I had to do some serious journalism tonight, but took a break to watch the France-Scotland game. Now I am going to have to wait until tomorrow when I sober up. Tomorrow may not be long enough.
21 points from 9 games, including beating France home and away, is an astonishing result for a Scotland team widely regarded as largely talent-free, and drawn in an apparently impossible group including France, Italy and Ukraine. Only seven teams have ever won the World Cup, and to face two of them in a European Championship qualifying group is ridiculous.
I grew up in an era of Scotland teams gloriously endowed with talent. In 1974 Scotland went to the World Cup with the best team in the world. I googled to try and find a squad list, but I couldn’t discover one. Amazingly the Wikipedia entry for Scotland’s football team doesn’t give 1974 a mention.
So I have to try and remember the squad, the backbone of which – David Harvey, Billy Bremner, Peter Lorimer, Joe Jordan – came from Don Revie’s Leeds United team. Scotland were so outrageously talented that Jimmy Johnstone didn’t get off the bench, and another truly great winger, Eddie Grey, wasn’t even taken. Any team that can put Kenny Dalglish and Denis Law up front was something to marvel at. For me the team was best exemplified by the full-backs, Sandy Jardine and Danny MacGrain, the two most talented players in that position I have ever seen paired for any team anywhere, who helped invent the modern wing-back concept. And what a majestic player Davie Hay was.
That Scotland became the first team in the history of the World Cup to be undefeated yet not win it. They outplayed Brazil in a 0-0 draw. I have looked down the barrels of guns more than once (and I mean that literally, not as sportng hyperbole), but the longest half second of my life was when the ball bobbled agonisingly just past the post, after Billy Bremner stabbed at it with his left foot when a corner, from Willie Morgan I think, whipped through the crowded six yard box (Jordan and Holton were a crowd in themselves) and suddenly flashed in upon him. I remember his forearms around his ears in agony when he realised what he had done. And I recall the hopeless long shot, bobbling gently, that the Zaire goalkeeper let through his legs to knock Scotland out on goal difference.
Tactical naivety was part of the problem. Why on earth didn’t we unleash Willie Morgan and Jimmy Johnstone to run at Zaire? Over-confidence, perhaps. Lorimer was a wonderful player, but we developed an over-reliance on his pile-driving free kicks.

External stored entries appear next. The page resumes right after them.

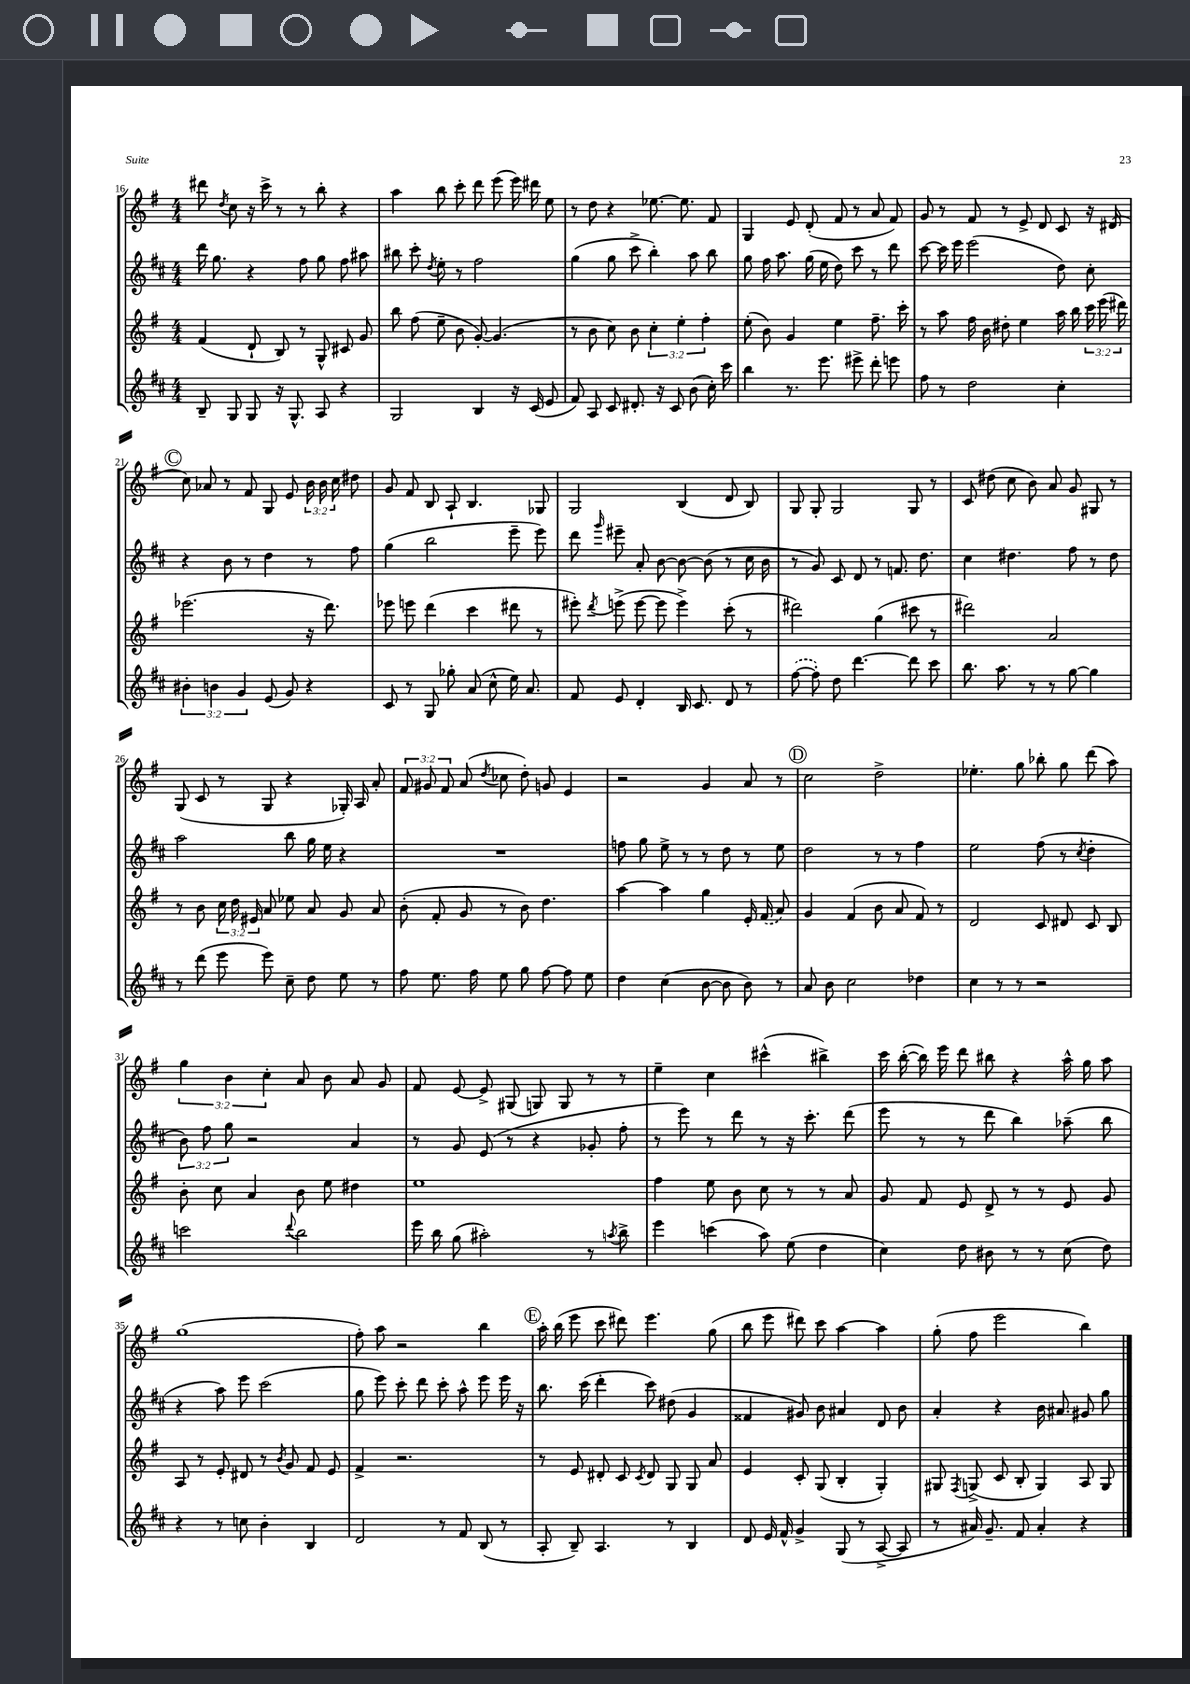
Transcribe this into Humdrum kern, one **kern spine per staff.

**kern	**kern	**kern	**kern
*part4	*part3	*part2	*part1
*staff4	*staff3	*staff2	*staff1
*clefG2	*clefG2	*clefG2	*clefG2
*k[f#c#]	*k[f#]	*k[f#c#]	*k[f#]
*M4/4	*M4/4	*M4/4	*M4/4
=16	=16	=16	=16
8B~/	(4f#/	16ddd\	8ddd#X\
.	.	8.gg\	.
.	.	.	8qdd/
8G/	.	.	8cc\
8G/	8d`/	4r	16r
.	.	.	16ccc^\
16r	8B/)	.	8r
8.G^^/	.	.	.
.	8r	8ff#\	8r
8A/	8G^^/	8gg\	8bb'\
4r	8c#X/	8ff#\	4r
.	8g/	8aa#X\	.
=17	=17	=17	=17
2G/	8bb\	8bb#X\	4aa\
.	(8ff#\	8ccc#'\	.
.	.	8qdd/	.
.	8ee~\	8ee'\	8bb\
.	8b\	8r	8ccc'\
4B/	[8g'/)	2ff#\	8ddd\
.	(4.g/]	.	(8eee\
16r	.	.	16eee\)
(16c#/	.	.	16ddd#X\
8e/	.	.	8ee\
=18	=18	=18	=18
8f#/)	8r	(4gg\	8r
8A/	8b\	.	8dd\
8c#/	8cc\)	8gg\	4r
8.d#X'/	8b\	8ccc#^\	.
.	6cc'\	4bb'\)	[8.ee-X\
16r	.	.	.
8c#/	.	.	.
.	6ee'\	.	.
.	.	.	8.ee-\]
(8b\	.	8aa\	.
.	6ff#'\	.	.
16cc#'\)	.	8bb\	8f#/
16ccc#\	.	.	.
=19	=19	=19	=19
4bb\	(8ee'\	8gg\	4G/
.	8b\)	16ff#\	.
.	.	8.aa\	.
8.r	4g/	.	8e/
.	.	(16gg\	(8d'/
8.eee\	.	16ee\	.
.	4ee\	8dd\)	8f#/
8eee#X^\	.	8ccc#\	8r
8ddd'\	8.ff#~\	8r	8a/
8eeen\	.	8ddd\	8f#/)
.	16ccc'\	.	.
=20	=20	=20	=20
8ff#\	8r	[8ccc#\	8g/
8r	8aa\	16ccc#\]	8r
.	.	16eee\	.
2dd\	16ff#\	(2eee\	8f#/
.	16b\	.	.
.	8dd#X'\	.	8r
.	4ee\	.	8e^/
.	.	.	8d/
4cc#'\	16aa\	8dd\)	8c/
.	16bb\	.	.
.	24ccc\	8cc#'\	16r
.	(24eee\	.	.
.	.	.	(16d#X/
.	24ddd#X\)	.	.
!!LO:LB:g=z
!!LO:REH:place=s1:t=C
=21	=21	=21	=21
6b#X'\	(2.eee-X\	4r	8cc\)
.	.	.	8a-X/
6bn\	.	.	.
.	.	8b\	8r
6g/	.	.	.
.	.	8r	8f#/
(8e/	.	4dd\	8G/
8g/)	.	.	8e/
4r	16r	8r	24b\
.	.	.	24b\
.	8.ddd\)	.	.
.	.	.	24cc\
.	.	8ff#\	8dd#X\
=22	=22	=22	=22
8c#/	8eee-X\	(4gg\	8g/
8r	8eeen\	.	8f#/
8G/	(4ddd\	2bb\	8B/
8gg-X'\	.	.	8A`/
(8a/	4ccc\	.	4.B/
8cc#^^\	.	.	.
16ee\)	8ddd#X\	8eee~\	.
8.a/	.	.	.
.	8r	8eee\)	8G-X/
=23	=23	=23	=23
8f#/	8eee#X'\)	8ddd\	2G/
.	8qddd/	16qqggg/	.
8e/	(8eeen^\	8eee#X~\	.
4d'/	[8eee\	8a'/	.
.	8eee\]	[8b\	.
16B/	4eee^\)	8b\_	(4B/
8.c#/	.	.	.
.	.	(8b\]	.
8d/	(8ccc'\	8r	8d/
8r	8r	16cc#\	8B/)
.	.	16b\	.
=24	=24	=24	=24
([8ff#\	2ddd#X\)	8r	8G/
8ff#'\])	.	8g/)	8G'/
8dd\	.	8c#/	2G/
[4.ddd\	.	8d/	.
.	(4gg\	8r	.
.	.	8.fn/	.
8ddd\]	8ccc#X\	.	8G/
.	.	8.dd\	.
8ccc#\	8r	.	8r
=25	=25	=25	=25
8.bb\	2ddd#X\)	4cc#\	8c/
.	.	.	(8dd#X\
8.aa\	.	.	.
.	.	4.dd#X\	8cc\
8r	.	.	8b\)
8r	2a/	.	8a/
[8gg\	.	8ff#\	8g/
4gg\]	.	8r	8G#X/
.	.	8dd#\	8r
!!LO:LB:g=z
=26	=26	=26	=26
8r	8r	2aa\	(8G/
(8ddd\	8b\	.	8c/
8eee\	24cc\	.	8r
.	24dd\	.	.
.	24e#X/	.	.
8eee\)	8a/	.	8G/
8cc#~\	8ee-X\	8bb\	4r
8dd\	8a/	16gg\	.
.	.	16ee\	.
8ee\	8g/	4r	16G-X'/)
.	.	.	16A/
8r	8a/	.	8a'/
=27	=27	=27	=27
8ff#\	(8b'\	1r	12f#/
.	.	.	12g#X/
8.ee\	8f#'/	.	.
.	.	.	12f#/
.	8g/	.	(8a/
16ff#\	.	.	.
.	.	.	8qdd/
8ee\	8r	.	8cc-X\
8gg\	8b\)	.	8dd'\)
[8ff#\	4.dd\	.	8gn/
8ff#\]	.	.	4e/
8ee\	.	.	.
=28	=28	=28	=28
4dd\	[4aa\	8ffn\	2r
.	.	8gg\	.
(4cc#\	4aa\]	8ee^\	.
.	.	8r	.
[8b\	4gg\	8r	4g/
8b\]	.	8dd\	.
8b\)	16e'/	8r	8a/
.	(16f#/	.	.
8r	8a/)	8ee\	8r
!!LO:REH:place=s1:t=D
=29	=29	=29	=29
8a/	4g/	2dd\	2cc\
8b\	.	.	.
2cc#\	(4f#/	.	.
.	8b\	8r	2dd^\
.	8a/	8r	.
4dd-X\	8f#/)	4ff#\	.
.	8r	.	.
=30	=30	=30	=30
4cc#\	2d/	2ee\	4.ee-X'\
8r	.	.	.
8r	.	.	8gg\
2r	8c/	(8ff#\	8bb-X'\
.	8d#X/	8r	8gg\
.	.	8qcc#/	.
.	8c/	4dd'\	(8ddd\
.	8B/	.	8aa\)
!!LO:LB:g=z
=31	=31	=31	=31
2cccn\	8b'\	12b\)	6gg\
.	.	12ff#\	.
.	8cc\	.	.
.	.	12gg\	6b\
.	4a/	2r	.
.	.	.	6cc'\
8qqddd/	.	.	.
2bb\	8b\	.	8a/
.	8ee\	.	8b\
.	4dd#X\	4a/	8a/
.	.	.	8g/
=32	=32	=32	=32
16eee\	1ee	8r	8f#/
16bb\	.	.	.
(8gg\	.	8g/	[8e/
2aa#X'\)	.	(8e/	8e^/]
.	.	8r	(8G#X/
.	.	4r	8Gn/)
.	.	.	8G/
8r	.	8g-X'/	8r
8qaan/	.	.	.
8bb^\	.	8ff#'\	8r
=33	=33	=33	=33
4eee\	4ff#\	8r	4ee~\
.	.	8eee\)	.
(4cccn\	8ee\	8r	4cc\
.	8b\	8ddd\	.
8aa\)	8cc\	8r	(4ccc#X^^\
(8ee\	8r	16r	.
.	.	8.ccc#'\	.
4dd\	8r	.	4bb#X^\)
.	8a/	(8ddd\	.
=34	=34	=34	=34
4cc#\)	8g/	8eee\	16ccc\
.	.	.	([16bb'\
.	8f#/	8r	16bb\])
.	.	.	16eee\
8dd\	8e/	8r	8ddd\
8b#X\	8d^/	8ddd\	8bb#X\
8r	8r	4bb\)	4r
8r	8r	.	.
(8cc#\	8e/	(8aa-X~\	16aa^^\
.	.	.	16gg\
8dd\)	8g/	8bb\	8aa\
!!LO:LB:g=z
=35	=35	=35	=35
4r	8A/	4r	(1gg
.	8r	.	.
8r	8e'/	8aa\)	.
8ccn\	8d#X/	8eee\	.
4b'\	8r	(2ccc#\	.
.	8qb/	.	.
.	8g/	.	.
4B/	8f#/	.	.
.	8e/	.	.
=36	=36	=36	=36
2d/	4f#^/	8gg\	8ff#'\)
.	.	8eee\)	8aa\
.	2.r	8ccc#'\	2r
.	.	8ddd\	.
8r	.	8ccc#'\	.
8f#/	.	8aa^^\	.
(8B/	.	8eee\	4bb\
8r	.	16eee\	.
.	.	16r	.
!!LO:REH:place=s1:t=E
=37	=37	=37	=37
8A'/	8r	8.bb\	16aa'\
.	.	.	(16bb\
8B~/)	8e/	.	8eee\
.	.	(16ccc#\	.
4.A/	8d#X'/	4ddd'\	8ccc\
.	8c/	.	8ddd#X\)
.	8qc/	.	.
.	8d#/	8ccc#\)	4.eee\
8r	8G/	(8dd#X\	.
4B/	8G/	4g/	.
.	8a/	.	(8gg\
=38	=38	=38	=38
8d/	4e/	4f##X/	8bb\
16e/	.	.	8eee\
16f#^^/	.	.	.
4g^/	8c'/	8g#X/)	8ddd#X\)
.	(8G/	8b\	8ccc\
(8G/	4B'/	4a#X/	[4aa\
8r	.	.	.
[8A^/	4G'/)	8d/	4aa\]
8A/]	.	8b\	.
=39	=39	=39	=39
8r	8G#X/	4a'/	(8gg'\
.	8qF#/	.	.
16a#X/)	(8Gn^/	.	8ff#\
8.g~/	.	.	.
.	8c/	4r	2eee\
8f#/	8B'/	.	.
4a#'/	4G/)	16b\	.
.	.	8.a#X/	.
4r	8A/	8g#X/	4bb\)
.	8G/	8gg\	.
==	==	==	==
*-	*-	*-	*-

Scotland now have probably not a single player, other than Craig Gordon, who would have even been considered for the 1974 squad. The outrageous talent has peculiarly dried up, despite McFadden’s glorious strike. But we have a very tough-minded management, a team spirit untroubled by preening superstars, and that gallus quality which works better in an underdog than when we were fancied.